[DATASET EXCERPTS Boundary: Start]

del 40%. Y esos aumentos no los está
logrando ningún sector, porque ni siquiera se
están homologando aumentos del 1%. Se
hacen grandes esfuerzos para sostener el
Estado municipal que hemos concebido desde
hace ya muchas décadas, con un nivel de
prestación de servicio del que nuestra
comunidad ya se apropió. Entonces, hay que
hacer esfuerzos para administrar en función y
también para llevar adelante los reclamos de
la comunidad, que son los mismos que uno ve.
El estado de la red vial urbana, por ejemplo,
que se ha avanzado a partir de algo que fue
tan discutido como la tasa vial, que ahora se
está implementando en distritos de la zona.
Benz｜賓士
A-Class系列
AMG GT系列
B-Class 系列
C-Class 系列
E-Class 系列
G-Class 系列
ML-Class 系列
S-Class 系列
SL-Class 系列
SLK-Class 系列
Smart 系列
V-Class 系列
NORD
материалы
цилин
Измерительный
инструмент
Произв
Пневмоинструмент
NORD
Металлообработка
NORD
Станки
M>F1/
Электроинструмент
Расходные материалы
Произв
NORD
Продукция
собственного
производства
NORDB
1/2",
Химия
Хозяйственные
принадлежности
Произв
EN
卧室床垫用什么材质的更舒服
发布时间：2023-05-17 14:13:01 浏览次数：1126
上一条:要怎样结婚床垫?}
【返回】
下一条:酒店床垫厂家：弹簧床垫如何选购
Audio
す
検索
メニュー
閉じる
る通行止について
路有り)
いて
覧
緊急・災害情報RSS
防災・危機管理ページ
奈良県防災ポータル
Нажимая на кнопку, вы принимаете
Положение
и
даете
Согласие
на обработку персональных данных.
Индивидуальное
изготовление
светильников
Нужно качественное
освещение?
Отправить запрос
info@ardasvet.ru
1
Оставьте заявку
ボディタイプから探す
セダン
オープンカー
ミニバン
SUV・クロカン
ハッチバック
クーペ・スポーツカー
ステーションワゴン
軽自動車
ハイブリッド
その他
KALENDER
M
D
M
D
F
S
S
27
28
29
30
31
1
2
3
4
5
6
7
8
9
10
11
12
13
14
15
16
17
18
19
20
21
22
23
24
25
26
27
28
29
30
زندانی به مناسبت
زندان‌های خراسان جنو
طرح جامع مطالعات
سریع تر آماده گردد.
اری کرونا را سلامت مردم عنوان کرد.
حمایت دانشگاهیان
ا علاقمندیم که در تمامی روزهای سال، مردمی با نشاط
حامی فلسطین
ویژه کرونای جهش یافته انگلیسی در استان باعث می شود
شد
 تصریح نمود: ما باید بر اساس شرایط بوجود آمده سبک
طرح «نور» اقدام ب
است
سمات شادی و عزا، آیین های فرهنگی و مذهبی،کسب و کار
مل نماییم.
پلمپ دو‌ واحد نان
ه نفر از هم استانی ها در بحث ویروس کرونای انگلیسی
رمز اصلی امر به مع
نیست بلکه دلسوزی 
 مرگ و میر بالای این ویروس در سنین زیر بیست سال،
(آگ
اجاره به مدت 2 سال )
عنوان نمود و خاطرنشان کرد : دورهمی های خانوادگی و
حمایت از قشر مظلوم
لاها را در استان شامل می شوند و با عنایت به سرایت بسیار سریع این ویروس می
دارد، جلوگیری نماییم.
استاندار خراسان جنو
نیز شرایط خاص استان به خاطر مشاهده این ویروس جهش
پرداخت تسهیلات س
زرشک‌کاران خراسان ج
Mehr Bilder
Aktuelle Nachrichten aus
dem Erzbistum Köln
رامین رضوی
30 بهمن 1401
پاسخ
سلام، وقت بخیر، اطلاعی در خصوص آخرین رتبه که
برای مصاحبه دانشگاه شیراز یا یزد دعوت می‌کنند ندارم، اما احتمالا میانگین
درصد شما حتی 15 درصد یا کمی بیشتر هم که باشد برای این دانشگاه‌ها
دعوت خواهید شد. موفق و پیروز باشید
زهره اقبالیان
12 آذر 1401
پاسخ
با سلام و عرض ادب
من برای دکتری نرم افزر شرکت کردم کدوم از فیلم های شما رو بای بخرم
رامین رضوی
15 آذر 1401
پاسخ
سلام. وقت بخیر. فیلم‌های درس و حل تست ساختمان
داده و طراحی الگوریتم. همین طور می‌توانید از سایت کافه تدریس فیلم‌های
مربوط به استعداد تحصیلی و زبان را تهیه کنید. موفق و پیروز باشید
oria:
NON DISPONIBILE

[DATASET EXCERPTS Boundary: End]

AIM OF THE TASK -> Copy all of the lines above, keeping every character, space and line break unchanged.

RESPONSE FOR THIS EXERCISE ->
del 40%. Y esos aumentos no los está
logrando ningún sector, porque ni siquiera se
están homologando aumentos del 1%. Se
hacen grandes esfuerzos para sostener el
Estado municipal que hemos concebido desde
hace ya muchas décadas, con un nivel de
prestación de servicio del que nuestra
comunidad ya se apropió. Entonces, hay que
hacer esfuerzos para administrar en función y
también para llevar adelante los reclamos de
la comunidad, que son los mismos que uno ve.
El estado de la red vial urbana, por ejemplo,
que se ha avanzado a partir de algo que fue
tan discutido como la tasa vial, que ahora se
está implementando en distritos de la zona.
Benz｜賓士
A-Class系列
AMG GT系列
B-Class 系列
C-Class 系列
E-Class 系列
G-Class 系列
ML-Class 系列
S-Class 系列
SL-Class 系列
SLK-Class 系列
Smart 系列
V-Class 系列
NORD
материалы
цилин
Измерительный
инструмент
Произв
Пневмоинструмент
NORD
Металлообработка
NORD
Станки
M>F1/
Электроинструмент
Расходные материалы
Произв
NORD
Продукция
собственного
производства
NORDB
1/2",
Химия
Хозяйственные
принадлежности
Произв
EN
卧室床垫用什么材质的更舒服
发布时间：2023-05-17 14:13:01 浏览次数：1126
上一条:要怎样结婚床垫?}
【返回】
下一条:酒店床垫厂家：弹簧床垫如何选购
Audio
す
検索
メニュー
閉じる
る通行止について
路有り)
いて
覧
緊急・災害情報RSS
防災・危機管理ページ
奈良県防災ポータル
Нажимая на кнопку, вы принимаете
Положение
и
даете
Согласие
на обработку персональных данных.
Индивидуальное
изготовление
светильников
Нужно качественное
освещение?
Отправить запрос
info@ardasvet.ru
1
Оставьте заявку
ボディタイプから探す
セダン
オープンカー
ミニバン
SUV・クロカン
ハッチバック
クーペ・スポーツカー
ステーションワゴン
軽自動車
ハイブリッド
その他
KALENDER
M
D
M
D
F
S
S
27
28
29
30
31
1
2
3
4
5
6
7
8
9
10
11
12
13
14
15
16
17
18
19
20
21
22
23
24
25
26
27
28
29
30
زندانی به مناسبت
زندان‌های خراسان جنو
طرح جامع مطالعات
سریع تر آماده گردد.
اری کرونا را سلامت مردم عنوان کرد.
حمایت دانشگاهیان
ا علاقمندیم که در تمامی روزهای سال، مردمی با نشاط
حامی فلسطین
ویژه کرونای جهش یافته انگلیسی در استان باعث می شود
شد
 تصریح نمود: ما باید بر اساس شرایط بوجود آمده سبک
طرح «نور» اقدام ب
است
سمات شادی و عزا، آیین های فرهنگی و مذهبی،کسب و کار
مل نماییم.
پلمپ دو‌ واحد نان
ه نفر از هم استانی ها در بحث ویروس کرونای انگلیسی
رمز اصلی امر به مع
نیست بلکه دلسوزی 
 مرگ و میر بالای این ویروس در سنین زیر بیست سال،
(آگ
اجاره به مدت 2 سال )
عنوان نمود و خاطرنشان کرد : دورهمی های خانوادگی و
حمایت از قشر مظلوم
لاها را در استان شامل می شوند و با عنایت به سرایت بسیار سریع این ویروس می
دارد، جلوگیری نماییم.
استاندار خراسان جنو
نیز شرایط خاص استان به خاطر مشاهده این ویروس جهش
پرداخت تسهیلات س
زرشک‌کاران خراسان ج
Mehr Bilder
Aktuelle Nachrichten aus
dem Erzbistum Köln
رامین رضوی
30 بهمن 1401
پاسخ
سلام، وقت بخیر، اطلاعی در خصوص آخرین رتبه که
برای مصاحبه دانشگاه شیراز یا یزد دعوت می‌کنند ندارم، اما احتمالا میانگین
درصد شما حتی 15 درصد یا کمی بیشتر هم که باشد برای این دانشگاه‌ها
دعوت خواهید شد. موفق و پیروز باشید
زهره اقبالیان
12 آذر 1401
پاسخ
با سلام و عرض ادب
من برای دکتری نرم افزر شرکت کردم کدوم از فیلم های شما رو بای بخرم
رامین رضوی
15 آذر 1401
پاسخ
سلام. وقت بخیر. فیلم‌های درس و حل تست ساختمان
داده و طراحی الگوریتم. همین طور می‌توانید از سایت کافه تدریس فیلم‌های
مربوط به استعداد تحصیلی و زبان را تهیه کنید. موفق و پیروز باشید
oria:
NON DISPONIBILE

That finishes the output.